In the event of war between semi-colonial countries, such as India and Pakistan we do not support the victory of either state and continue to prosecute the class struggle irrespective of any consequences this has for the war effort. Nevertheless, concrete conditions may alter this: if one combatant is acting as an agent for imperialism and the other defending its independence, then it is necessary to defend the latter.
In no case can we support imperialist intervention even when – as in Rwanda, Bosnia or Kosova – the pretext is to prevent ethnic cleansing and genocide, to restore democracy and human rights or deliver humanitarian aid. We warn the oppressed not to call for such intervention, not to make alliances with the imperialists, not to express the slightest confidence in them and to demand their withdrawal.
The ability of the imperialists’ war machine to massacre millions at a stroke strikes fear and alarm into the hearts of billions. Faced with this threat, left reformists and pacifists preach the need for world disarmament through the United Nations and the banishing of war from the planet. This, however, leaves unanswered the questions, “How are our rulers to be disarmed and by what means?”
They will never give up their arms voluntarily as a result of a vote of the United Nations or in an international disarmament conference. That they must be disarmed is certain. But who can disarm them? Who is powerful enough? Only the working class and the oppressed masses can do this.
How? By social revolution! By wresting control of the armies and police forces from the generals and by winning over the soldiers and destroying the paramilitary police bodies. These are not defenders of the people but instruments of repression at home and of plunder abroad. In times of social crisis they are the weapons of dictatorship. They will have to be replaced by the armed people.
When movements which challenge and undermine armaments programmes mobilise tens of thousands of workers and youth in direct action, revolutionaries fight in the front rank of such actions.
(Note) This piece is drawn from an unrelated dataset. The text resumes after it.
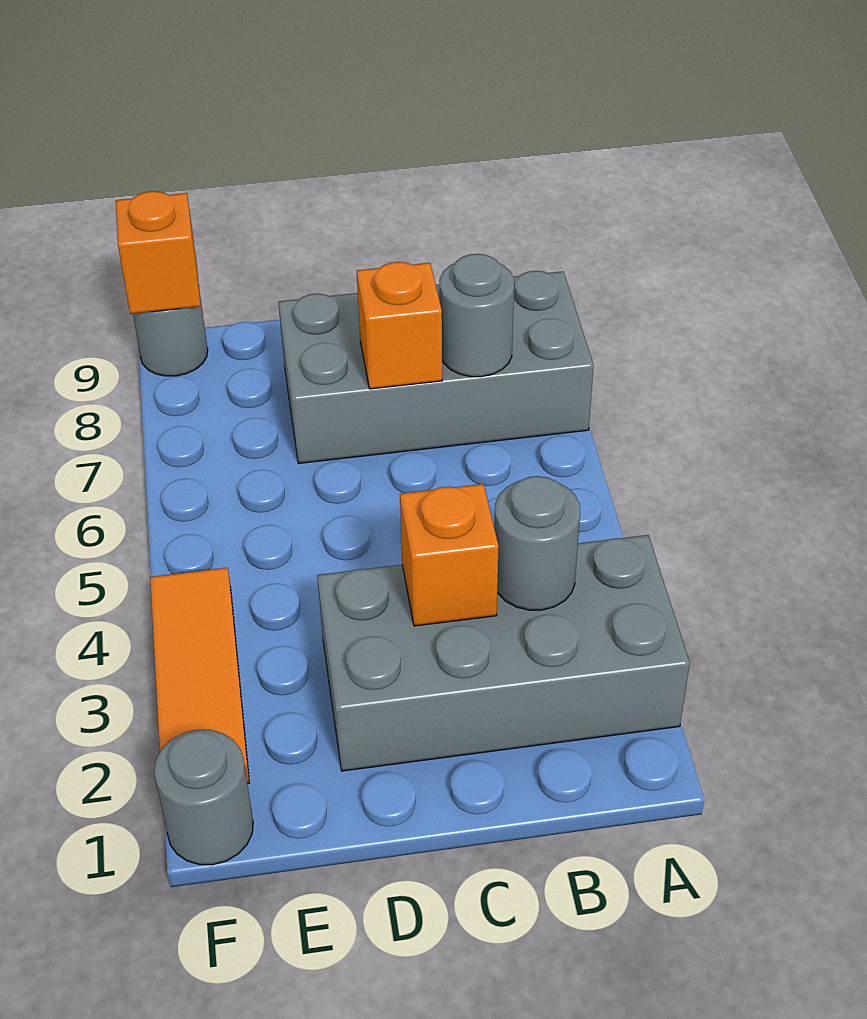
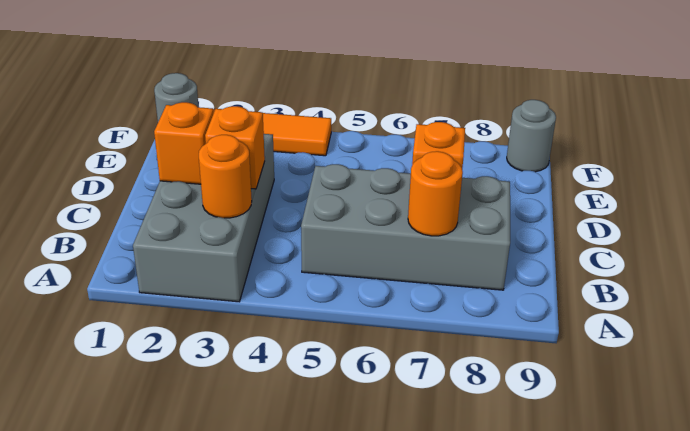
grey brick A7:D8 level 1 -> grey brick B5:C8 level 1
grey round brick B3 level 2 -> orange round brick B3 level 2
grey round brick B7 level 2 -> orange round brick B7 level 2
orange brick F9 level 2 -> orange brick C2 level 2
We argue at the same time against the utopian slogan of “disarmament” and for the need to take the weapons from the hands of the ruling class by taking away their control over the men and women who wield them, overthrowing the general staffs along with the capitalists.
The war industries are immensely profitable for the ruling class. We fight to expose their business secrets, to confiscate their military profits and to expropriate them under workers’ control. In opposition to their obscene armaments programme, we demand a programme of useful public works.
Even in times of peace, the imperialists construct pacts to defend their own interests, by the threat of military intervention. We demand the dissolution of all imperialist dominated military alliances – and, in the first rank, NATO. All secret treaties and agreements should be exposed and published.
We denounce the mistreatment of soldiers by their officers. We support the struggle for full citizens’ rights for soldiers, the setting up of soldiers’ committees and unions, the demand for the election of officers.
We oppose the draft and military service under the control of the bourgeois state and its officer corps. Instead, we demand universal military training under the control of the workers and popular organisations. However, where there is universal conscription we, the revolutionaries, join the armed forces to carry out revolutionary agitation among the working class conscripts. A class that wishes to free itself from slavery must learn military skills.